In 1849, after the expansion of the railways and the subsequent decline in the stage/mail coach and carriage traffic for which St Albans depended upon for much of its prosperity, the inn was sold and its associated stables were demolished.

The former stable area provided land for the building of an adjacent Roman Catholic church under the patronage of the local MP of that time, Alexander Raphael. Raphael died intestate shortly after commencement of construction of the church and the site was purchased by Mrs Isabella Worley, who had the church completed according to its original design in 1856 and donated it to the Church of England.
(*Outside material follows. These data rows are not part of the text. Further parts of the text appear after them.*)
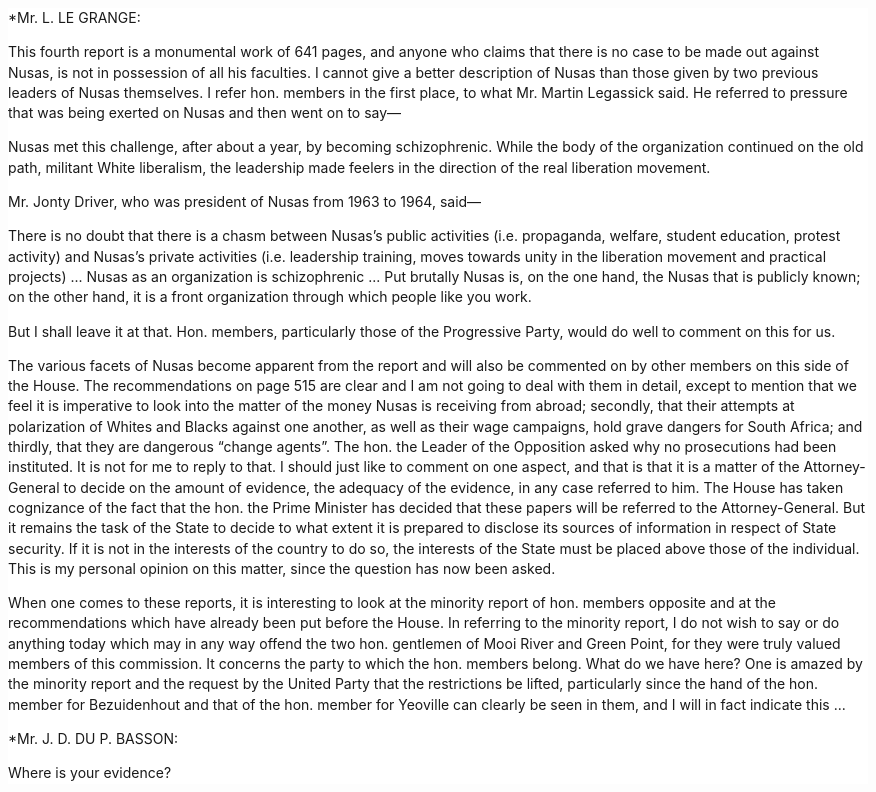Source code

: <from>*Mr. <person refersTo="hansard_za">L. LE GRANGE</person>:</from>

<p>This fourth report is a monumental work of 641 pages, and anyone who claims that there is no case to be made out against Nusas, is not in possession of all his faculties. I cannot give a better description of Nusas than those given by two previous leaders of Nusas themselves. I refer hon. members in the first place, to what Mr. Martin Legassick said. He referred to pressure that was being exerted on Nusas and then went on to say&#x2014;</p>

<block name="quote">Nusas met this challenge, after about a year, by becoming schizophrenic. While the body of the organization continued on the old path, militant White liberalism, the leadership made feelers in the direction of the real liberation movement.</block>

<p>Mr. Jonty Driver, who was president of Nusas from 1963 to 1964, said&#x2014;</p>

<block name="quote">There is no doubt that there is a chasm between Nusas&#x2019;s public activities (i.e. propaganda, welfare, student education, protest activity) and Nusas&#x2019;s private activities (i.e. leadership training, moves towards unity in the liberation movement and practical projects) ... Nusas as an organization is schizophrenic ... Put brutally Nusas is, on the one hand, the Nusas that is publicly known; on the other hand, it is a front organization through which people like you work.</block>

<p>But I shall leave it at that. Hon. members, particularly those of the Progressive Party, would do well to comment on this for us.</p>

<p>The various facets of Nusas become apparent from the report and will also be commented on by other members on this side of the House. The recommendations on page 515 are clear and I am not going to deal with them in detail, except to mention that we feel it is imperative to look into the matter of the money Nusas is receiving from abroad; secondly, that their attempts at polarization of Whites and Blacks against one another, as well as their wage campaigns, hold grave dangers for South Africa; and thirdly, that they are dangerous &#x201C;change agents&#x201D;. The hon. the Leader of the Opposition asked why no prosecutions had been instituted. It is not for me to reply to that. I should just like to comment on one aspect, and that is that it is a matter of the Attorney-General to decide on the amount of evidence, the adequacy of the evidence, in any case referred to him. The House has taken cognizance of the fact that the hon. the Prime Minister has decided that these papers will be referred to the Attorney-General. But it remains the task of the State to decide to what extent it is prepared to disclose its sources of information in respect of State security. If it is not in the interests of the country to do so, the interests of the State must be placed above those of the individual. This is my personal opinion on this matter, since the question has now been asked.</p>

<p>When one comes to these reports, it is interesting to look at the minority report of hon. members opposite and at the recommendations which have already been put before the House. In referring to the minority report, I do not wish to say or do anything today which may in any way offend the two hon. gentlemen of Mooi River and Green Point, for they were truly valued members of this commission. It concerns the party to which the hon. members belong. What do we have here? One is amazed by the minority report and the request by the United Party that the restrictions be lifted, particularly since the hand of the hon. member for Bezuidenhout and that of the hon. member for Yeoville can clearly be seen in them, and I will in fact indicate this ...</p>

</speech>

<speech by="#basson">

<from>*Mr. <person refersTo="hansard_za">J. D. DU P. BASSON</person>:</from>

<p>Where is your evidence?</p>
This church was known as Christ Church and, although it has been converted to offices since the early 1970s, its Lombardic style tower can still be seen on Verulam Road just to the north west of the house.

The house then became a private residence and was occupied in the mid nineteenth century by the Palin family who are believed to have been related to the Vyses (John Palin married Anne Vyse in 1796), operators of a straw hat factory in the Hatfield district of St Albans. John Palin married Anne Vyse in 1796.

The house became the official residence of the Anglican Bishop of St Albans and became known as the Bishop's Palace in 1908 and then became a Diocesan Retreat and Conference Centre used by the Church of England Diocese of St Albans in 1926.

Throughout the Second World War it was known as Diocesan House. It became a maternity hospital and a facility for training pupil midwives by the General Lying-In Hospital which had been evacuated from York Road, Lambeth, (Waterloo), in central London. During the period between September 1939 and June 1946 two thousand babies were born here. The General Lying-In Hospital was re-established at its former Lambeth premises in 1946 after the end of the war.

In 1994, Verulam House was sold by the Diocese of St Albans and a trust fund set up with the proceeds. Since 1996 the House has been the site of the 'Verulam House Nursing and Residential Home'. The home is owned by Peter Jackson and Damian Tominey and trade as Verulam Healthcare. Religious services are still held in the old chapel.